In 1985 Congress passed the Liberty Coin Act, signed by President Reagan on July 9, ordering up a government-guaranteed silver bullion coin struck from the nation's Defense National Stockpile of silver. The Mint needed a reverse — the "tails" side — and Mercanti delivered a heraldic eagle: a shield across its breast, an olive branch of peace in one talon and a bundle of arrows of war in the other, thirteen stars for the original colonies above. It is, deliberately, the Great Seal of the United States rendered in relief — relief being the raised height of the design above the coin's flat field. The eagle balances strength against peace, the same idea the Founders' seal was built on. The obverse paired it with Adolph Weinman's Walking Liberty from the 1916 half dollar — so a Silver Eagle is, neatly, two eras of American coin art on one disc, with Mercanti supplying the modern half. His initials, JM, sit on the reverse.

That design ran from the first coin in 1986 until 2021 — 35 years, hundreds of millions of coins. When the Mint finally retired it, replacing it mid-2021 with Emily Damstra's flying eagle (the so-called "Type 2" reverse), it was the first design change in the program's history. Mercanti's eagle had become the default picture of American silver.

He also looked outward. For the American Platinum Eagle, introduced in 1997, Mercanti designed the obverse — a portrait of the Statue of Liberty he titled Liberty Looking to the Future (the reverse that first year was Thomas D. Rogers's Soaring Eagle over America). Across his career the same hand turned up on the 1984 Olympic ten-dollar gold coin, the 1986 Statue of Liberty silver dollar, the 1989 Congress Bicentennial five-dollar gold coin, five of the State Quarters, and a long shelf of Congressional Gold Medals.

Career timeline

  1. 1943Born April 27 in Philadelphia, Pennsylvania.
  2. 1960s–70sTrains at the Pennsylvania Academy of the Fine Arts, the Philadelphia College of Art, and the Fleisher Art Memorial; serves six years in the Pennsylvania Army National Guard.
  3. 1974Joins the U.S. Mint as a sculptor-engraver, working under Chief Engraver Frank Gasparro.
  4. 1986His heraldic eagle debuts as the reverse of the first American Silver Eagle.
  5. 1997Designs the obverse of the new American Platinum Eagle, 'Liberty Looking to the Future.'
  6. 2006Named the 12th Chief Engraver of the United States Mint (May 19).
  7. 2010Retires after roughly 36 years of service.
  8. 2021His Silver Eagle reverse is retired after 35 years — the first design change in the program's history.

Key facts

Born
April 27, 1943 — Philadelphia, Pennsylvania
Nationality
American
Role
12th Chief Engraver of the U.S. Mint (2006–2010)
At the Mint
1974–2010 (sculptor-engraver, then Chief Engraver)
Mentor
Frank Gasparro, 10th Chief Engraver
Signature work
American Silver Eagle reverse — heraldic eagle (1986–2021)
Also designed
American Platinum Eagle obverse, 'Liberty Looking to the Future' (1997)
Distinction
Designed more U.S. coins and medals than any artist in Mint history (100+)

Questions collectors ask

Did John Mercanti design the whole Silver Eagle?

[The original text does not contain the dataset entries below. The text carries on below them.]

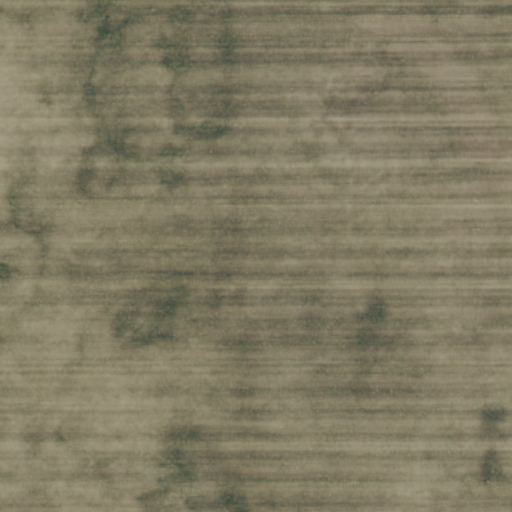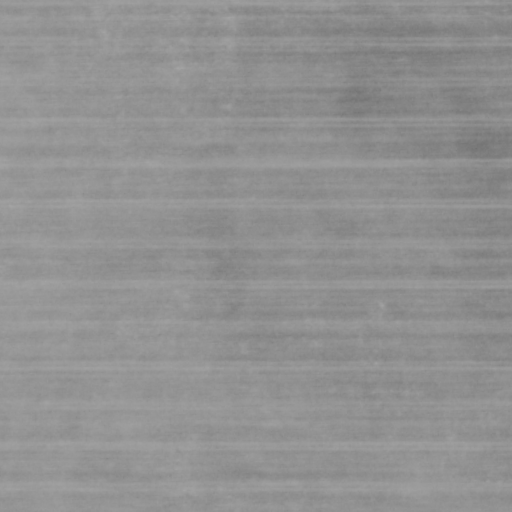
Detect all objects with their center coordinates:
crop: (256, 256)
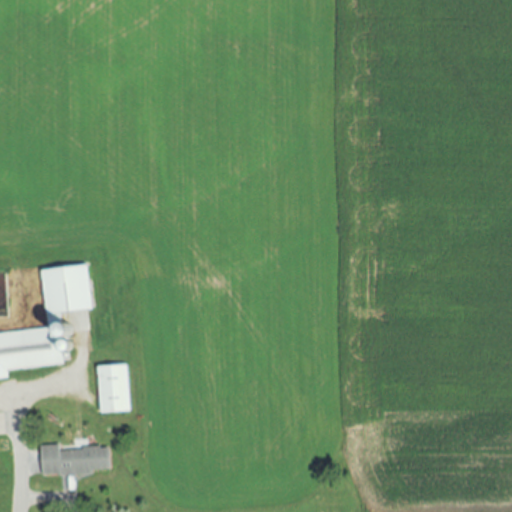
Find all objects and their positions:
building: (62, 293)
building: (47, 325)
building: (110, 391)
building: (113, 391)
road: (17, 454)
building: (71, 462)
building: (72, 462)
road: (48, 499)
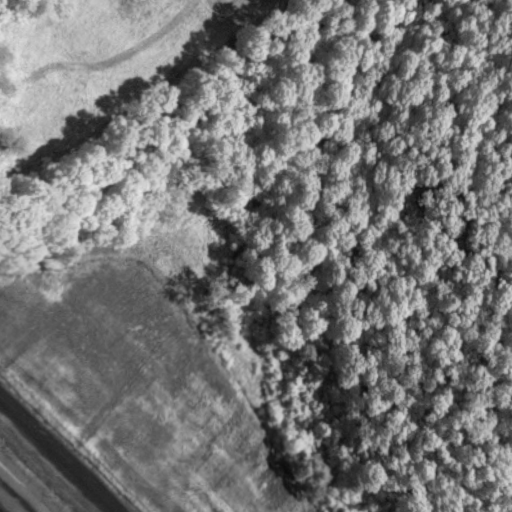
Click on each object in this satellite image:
road: (55, 454)
road: (15, 496)
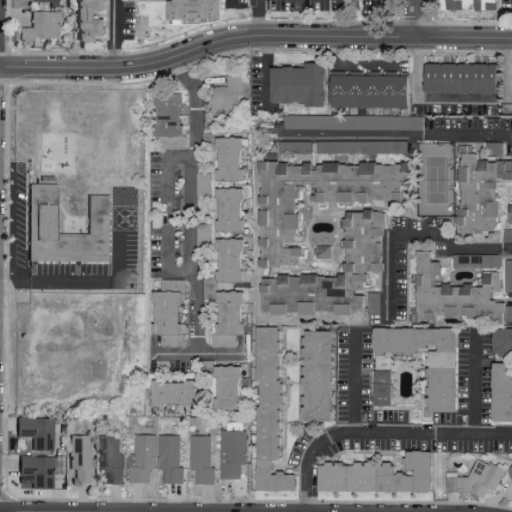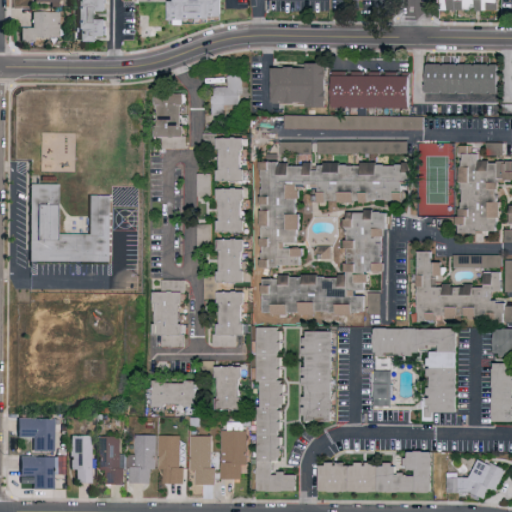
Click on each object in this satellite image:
building: (47, 1)
road: (139, 1)
building: (472, 4)
road: (378, 7)
building: (198, 9)
road: (342, 18)
road: (415, 18)
building: (93, 20)
building: (43, 25)
road: (253, 37)
road: (508, 67)
road: (267, 69)
building: (466, 78)
building: (303, 84)
building: (373, 88)
building: (228, 93)
road: (427, 96)
building: (172, 120)
building: (355, 121)
road: (385, 137)
building: (364, 146)
building: (496, 147)
building: (233, 157)
building: (204, 183)
building: (483, 191)
building: (319, 196)
building: (233, 208)
road: (168, 212)
parking lot: (16, 216)
road: (13, 221)
road: (191, 222)
building: (69, 227)
building: (65, 231)
road: (416, 234)
building: (509, 234)
building: (233, 259)
building: (478, 259)
building: (509, 273)
building: (339, 274)
road: (51, 285)
building: (461, 294)
building: (172, 312)
building: (231, 317)
building: (504, 340)
road: (220, 355)
building: (430, 357)
building: (322, 374)
road: (354, 382)
road: (475, 383)
building: (232, 386)
building: (384, 386)
building: (504, 390)
building: (177, 391)
building: (274, 411)
building: (38, 430)
road: (378, 435)
building: (234, 452)
building: (82, 456)
building: (171, 457)
building: (142, 458)
building: (203, 458)
building: (111, 459)
building: (41, 469)
building: (381, 474)
building: (477, 479)
road: (72, 511)
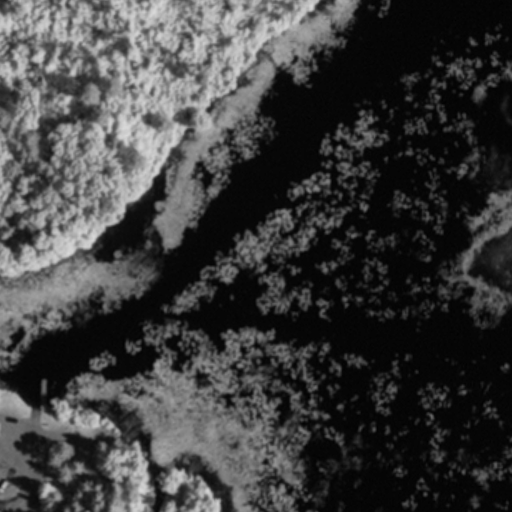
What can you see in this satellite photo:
road: (24, 501)
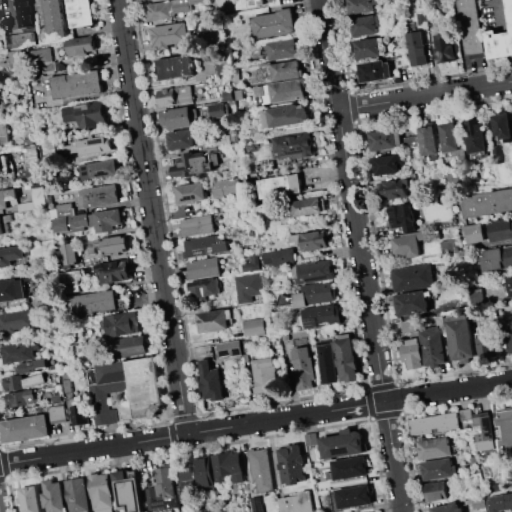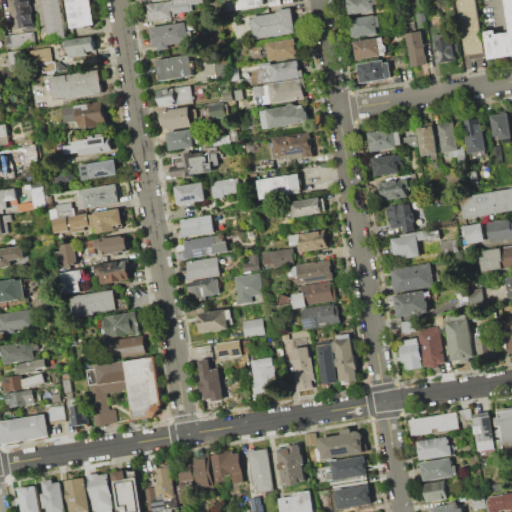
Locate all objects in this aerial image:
building: (248, 3)
building: (255, 4)
building: (184, 5)
building: (361, 6)
building: (361, 6)
building: (167, 8)
building: (160, 10)
building: (22, 12)
building: (80, 12)
building: (81, 12)
building: (24, 13)
building: (53, 18)
building: (0, 19)
building: (54, 19)
building: (272, 23)
building: (273, 23)
building: (365, 25)
building: (365, 26)
building: (470, 26)
building: (470, 26)
building: (167, 35)
building: (169, 35)
building: (501, 36)
building: (19, 39)
building: (20, 40)
building: (501, 41)
building: (80, 45)
building: (79, 46)
building: (369, 47)
building: (443, 47)
building: (370, 48)
building: (416, 48)
building: (417, 48)
building: (444, 48)
building: (281, 49)
building: (282, 49)
building: (16, 58)
building: (42, 58)
building: (174, 66)
building: (222, 66)
building: (49, 67)
building: (175, 67)
building: (221, 68)
building: (280, 70)
building: (374, 70)
building: (278, 71)
building: (375, 71)
building: (235, 74)
building: (76, 83)
building: (77, 84)
building: (286, 90)
building: (1, 92)
building: (239, 94)
building: (174, 95)
building: (175, 95)
road: (425, 95)
building: (228, 96)
building: (0, 97)
building: (216, 110)
building: (217, 110)
building: (87, 113)
building: (85, 114)
building: (284, 115)
building: (286, 116)
building: (175, 117)
building: (177, 118)
building: (501, 126)
building: (502, 126)
building: (3, 134)
building: (4, 134)
building: (475, 135)
building: (476, 135)
building: (234, 136)
building: (449, 137)
building: (180, 139)
building: (182, 139)
building: (384, 139)
building: (385, 139)
building: (219, 140)
building: (428, 140)
building: (428, 140)
building: (28, 141)
building: (413, 142)
building: (452, 142)
building: (89, 144)
building: (90, 145)
building: (292, 145)
building: (293, 145)
building: (252, 147)
building: (498, 153)
building: (32, 154)
building: (195, 163)
building: (6, 164)
building: (194, 164)
building: (386, 164)
building: (389, 164)
building: (4, 165)
building: (268, 165)
building: (1, 167)
building: (99, 169)
building: (100, 169)
building: (278, 185)
building: (225, 186)
building: (225, 186)
building: (280, 186)
building: (395, 188)
building: (393, 189)
building: (190, 192)
building: (191, 192)
building: (38, 194)
building: (38, 194)
building: (97, 195)
building: (7, 196)
building: (98, 196)
building: (7, 197)
building: (487, 203)
building: (487, 203)
building: (26, 206)
building: (307, 206)
building: (307, 206)
building: (66, 209)
building: (401, 216)
road: (152, 217)
building: (406, 217)
building: (83, 219)
building: (107, 219)
building: (5, 223)
building: (72, 223)
building: (2, 225)
building: (196, 225)
building: (197, 225)
building: (500, 229)
building: (500, 230)
building: (473, 232)
building: (475, 233)
building: (293, 239)
building: (295, 239)
building: (313, 239)
building: (315, 239)
building: (414, 241)
building: (115, 244)
building: (407, 244)
building: (449, 244)
building: (204, 245)
building: (205, 246)
building: (69, 253)
building: (70, 253)
building: (10, 255)
building: (11, 255)
road: (361, 255)
building: (277, 257)
building: (496, 257)
building: (280, 258)
building: (497, 258)
building: (253, 263)
building: (250, 264)
building: (202, 267)
building: (204, 268)
building: (113, 271)
building: (114, 271)
building: (312, 271)
building: (313, 271)
building: (412, 277)
building: (413, 277)
building: (72, 281)
building: (73, 281)
building: (510, 284)
building: (510, 285)
building: (203, 287)
building: (247, 287)
building: (249, 287)
building: (205, 288)
building: (12, 289)
building: (12, 289)
building: (313, 294)
building: (310, 295)
building: (477, 297)
building: (476, 299)
building: (93, 302)
building: (98, 303)
building: (410, 303)
building: (411, 304)
building: (320, 315)
building: (322, 316)
building: (213, 319)
building: (16, 320)
building: (214, 320)
building: (440, 320)
building: (17, 321)
building: (120, 324)
building: (122, 324)
building: (408, 326)
building: (253, 327)
building: (254, 327)
building: (508, 334)
building: (509, 336)
building: (286, 337)
building: (460, 337)
building: (461, 337)
building: (485, 341)
building: (432, 346)
building: (432, 346)
building: (486, 346)
building: (128, 347)
building: (129, 347)
building: (287, 347)
building: (228, 348)
building: (230, 348)
building: (20, 351)
building: (17, 352)
building: (413, 353)
building: (411, 354)
building: (345, 357)
building: (346, 358)
building: (326, 361)
building: (327, 362)
building: (32, 366)
building: (302, 367)
building: (304, 368)
building: (67, 373)
building: (25, 375)
building: (263, 375)
building: (265, 375)
building: (57, 380)
building: (210, 381)
building: (210, 381)
building: (21, 382)
building: (68, 385)
building: (125, 387)
road: (468, 387)
building: (125, 388)
building: (38, 396)
road: (404, 397)
building: (20, 398)
building: (21, 398)
building: (76, 411)
building: (55, 413)
building: (80, 413)
building: (57, 414)
building: (466, 414)
building: (433, 423)
building: (434, 423)
building: (505, 427)
building: (24, 428)
building: (25, 428)
building: (506, 429)
building: (484, 430)
building: (485, 430)
road: (192, 433)
building: (312, 439)
building: (342, 443)
building: (343, 443)
building: (433, 447)
building: (435, 447)
building: (291, 464)
building: (292, 464)
building: (227, 466)
building: (228, 466)
building: (346, 468)
building: (348, 468)
building: (437, 468)
building: (440, 468)
building: (261, 469)
building: (203, 470)
building: (261, 470)
building: (203, 472)
building: (187, 482)
building: (165, 483)
building: (185, 484)
building: (498, 486)
building: (164, 488)
building: (128, 490)
building: (435, 490)
building: (437, 490)
building: (128, 491)
building: (100, 492)
building: (101, 492)
building: (76, 494)
building: (52, 495)
building: (77, 495)
building: (53, 496)
building: (352, 496)
building: (29, 498)
building: (350, 498)
building: (30, 499)
building: (296, 502)
building: (479, 502)
building: (480, 502)
building: (500, 502)
building: (500, 502)
building: (298, 503)
building: (255, 504)
building: (257, 504)
building: (447, 508)
building: (448, 508)
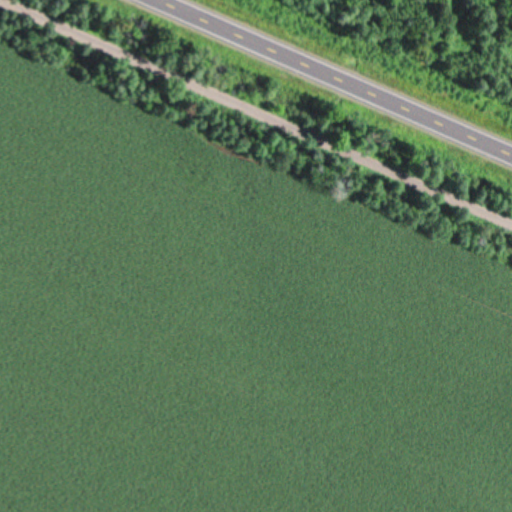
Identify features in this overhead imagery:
road: (337, 76)
road: (262, 109)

No — he designed the reverse, the heraldic-eagle side. The obverse is Adolph Weinman's 'Walking Liberty,' adapted from his 1916 half dollar. So a Silver Eagle pairs Weinman's 1916 figure with Mercanti's modern eagle.

What do the 'JM' initials on a Silver Eagle mean?

They're John Mercanti's. His initials appear on the reverse he designed, the standard marking for the artist who created a coin's design.

Why was Mercanti's Silver Eagle reverse replaced in 2021?

The Mint refreshed the program for its 35th year. Mercanti's heraldic eagle (now called 'Type 1') ran from 1986 through early 2021; a new flying-eagle reverse by artist Emily Damstra ('Type 2') took over mid-year. It was the first design change in the series' history.

Is it true he designed more U.S. coins than anyone?

Yes. The Mint and numismatic sources credit Mercanti with more coin and medal designs than any other artist in its history — over a hundred — earned across a 36-year career from 1974 to 2010.

What was Mercanti's role on the American Platinum Eagle?

He designed the obverse introduced in 1997, a Statue of Liberty portrait he titled 'Liberty Looking to the Future.' The first-year reverse, 'Soaring Eagle over America,' was by Thomas D. Rogers.